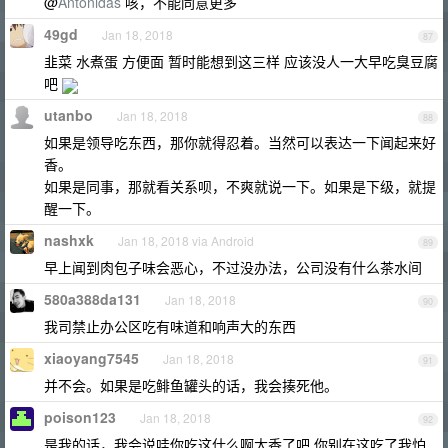
@
Antonidas
咳，不能同意更多
49gd
Jan 18, 2018
87
韭菜 水煮蛋 方便面 暂时能想到这三样 应该没人一大早吃臭豆腐
吧
utanbo
Jan 18, 2018
88
如果是领导吃东西，那你就得忍着。当然可以表达一下闻起来好
香。
如果是同事，那就看关系呗，不爽就说一下。如果是下级，就提
醒一下。
nashxk
Jan 18, 2018 via Android
89
早上闻到肉包子味会恶心，不过没办法，公司没有什么茶水间
580a388da131
Jan 18, 2018
90
我司禁止办公区吃有味道和响声大的东西
xiaoyang7545
Jan 18, 2018
91
并不会。如果是吃鲱鱼罐头的话，我会揍死他。
poison123
Jan 18, 2018
92
是我的话，我会说哇你吃这什么啊太香了吧 你别在这吃了我怕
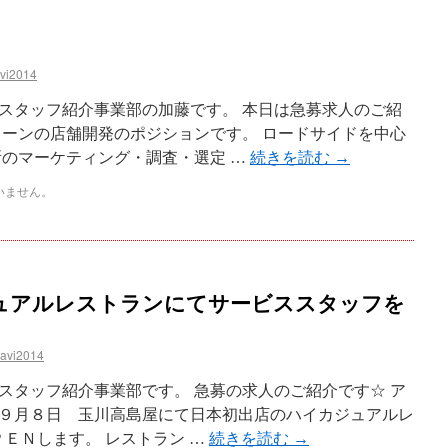
avi2014
スタッフ紹介事業部の加藤です。 本日は急募求人のご紹
ェーンの店舗開発のポジションです。 ロードサイドを中心
所のマーケティング・調査・選定 …
続きを読む
→
いません。
ュアルレストランにてサービススタッフを
navi2014
スタッフ紹介事業部です。 急募の求人のご紹介です☆ ア
９月８日 玉川高島屋にて日本初出店のハイカジュアルレ
ＰＥＮします。 レストラン …
続きを読む
→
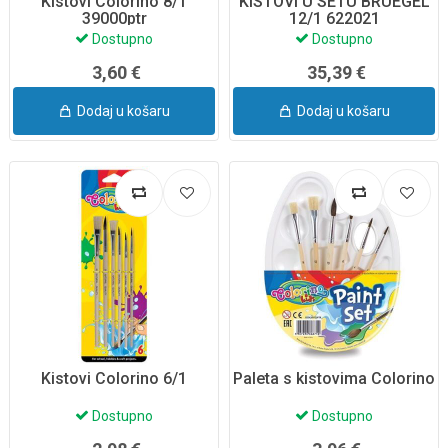
Kistovi Colorino 8/1
KISTOVI U SETU BRUEGEL
39000ptr
12/1 622021
Dostupno
Dostupno
3,60 €
35,39 €
Dodaj u košaru
Dodaj u košaru
Kistovi Colorino 6/1
Paleta s kistovima Colorino
Dostupno
Dostupno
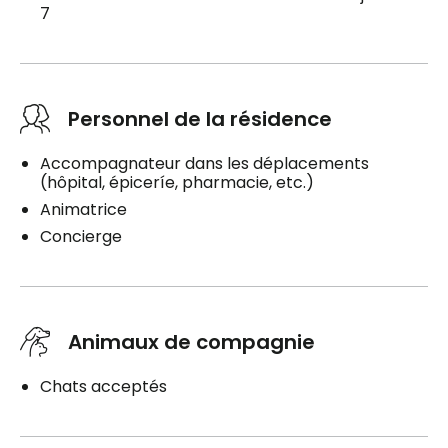
7
Personnel de la résidence
Accompagnateur dans les déplacements
(hôpital, épiceríe, pharmacie, etc.)
Animatrice
Concierge
Animaux de compagnie
Chats acceptés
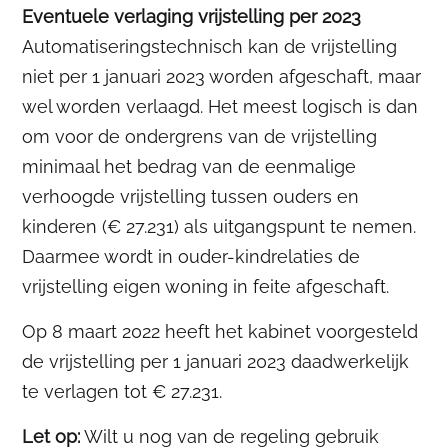
Eventuele verlaging vrijstelling per 2023
Automatiseringstechnisch kan de vrijstelling
niet per 1 januari 2023 worden afgeschaft, maar
wel worden verlaagd. Het meest logisch is dan
om voor de ondergrens van de vrijstelling
minimaal het bedrag van de eenmalige
verhoogde vrijstelling tussen ouders en
kinderen (€ 27.231) als uitgangspunt te nemen.
Daarmee wordt in ouder-kindrelaties de
vrijstelling eigen woning in feite afgeschaft.
Op 8 maart 2022 heeft het kabinet voorgesteld
de vrijstelling per 1 januari 2023 daadwerkelijk
te verlagen tot € 27.231.
Let op:
Wilt u nog van de regeling gebruik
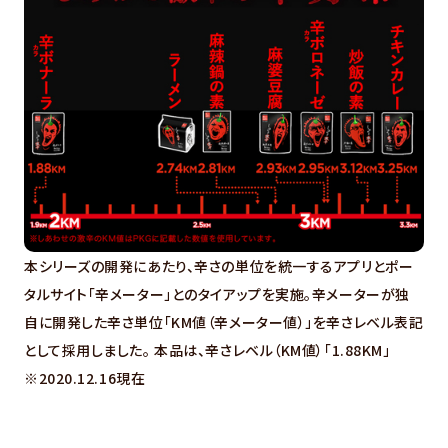
本シリーズの開発にあたり、辛さの単位を統一するアプリとポー
タルサイト「辛メーター」とのタイアップを実施。辛メーターが独
自に開発した辛さ単位「KM値（辛メーター値）」を辛さレベル表記
として採用しました。 本品は、辛さレベル（KM値）「1.88KM」
※2020.12.16現在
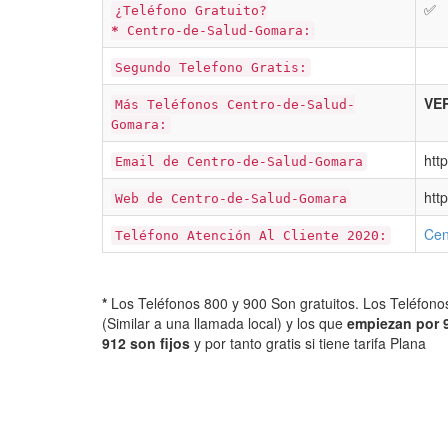
✅
¿Teléfono Gratuito?
*
Centro-de-Salud-Gomara:
Segundo Telefono Gratis:
VER
Más Teléfonos Centro-de-Salud-
Gomara:
htt
Email de Centro-de-Salud-Gomara
htt
Web de Centro-de-Salud-Gomara
Cen
Teléfono Atención Al Cliente 2020:
*
Los Teléfonos 800 y 900 Son gratuitos. Los Teléfon
(Similar a una llamada local) y los que
empiezan por 
912 son fijos
y por tanto gratis si tiene tarifa Plana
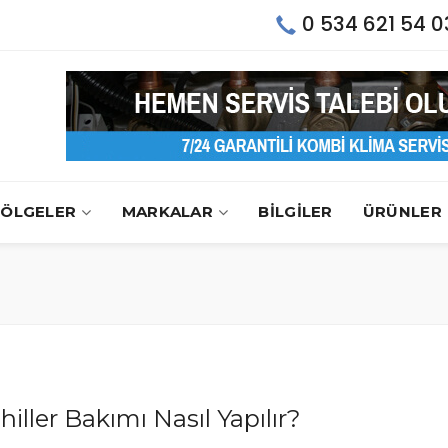
0 534 621 54 0
ÖLGELER
MARKALAR
BİLGİLER
ÜRÜNLER
hiller Bakımı Nasıl Yapılır?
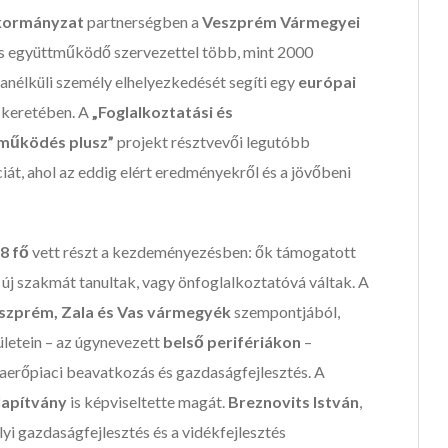
kormányzat
partnerségben a
Veszprém Vármegyei
 együttműködő szervezettel több, mint 2000
anélküli személy elhelyezkedését segíti egy
európai
keretében. A
„Foglalkoztatási és
tműködés plusz”
projekt résztvevői legutóbb
iát, ahol az eddig elért eredményekről és a jövőbeni
8 fő
vett részt a kezdeményezésben: ők támogatott
új szakmát tanultak, vagy önfoglalkoztatóvá váltak. A
szprém, Zala és Vas vármegyék
szempontjából,
ületein – az úgynevezett
belső perifériákon
–
erőpiaci beavatkozás és gazdaságfejlesztés. A
lapítvány
is képviseltette magát.
Breznovits István
,
yi gazdaságfejlesztés és a vidékfejlesztés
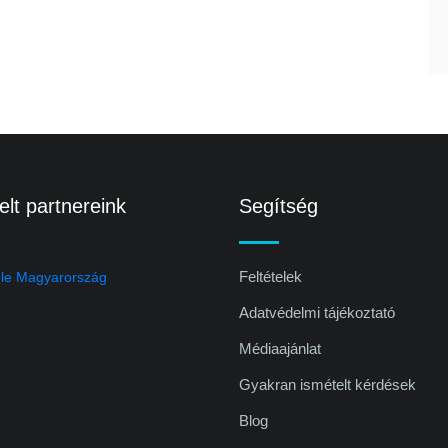
lt partnereink
Segítség
Feltételek
Adatvédelmi tájékoztató
Médiaajánlat
Gyakran ismételt kérdések
Blog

──────

Problem statement >> From the data above, copy each line containing the string "januari", matching case exactly.

Answer for this exercise >>
niet per 1 januari 2023 worden afgeschaft, maar
de vrijstelling per 1 januari 2023 daadwerkelijk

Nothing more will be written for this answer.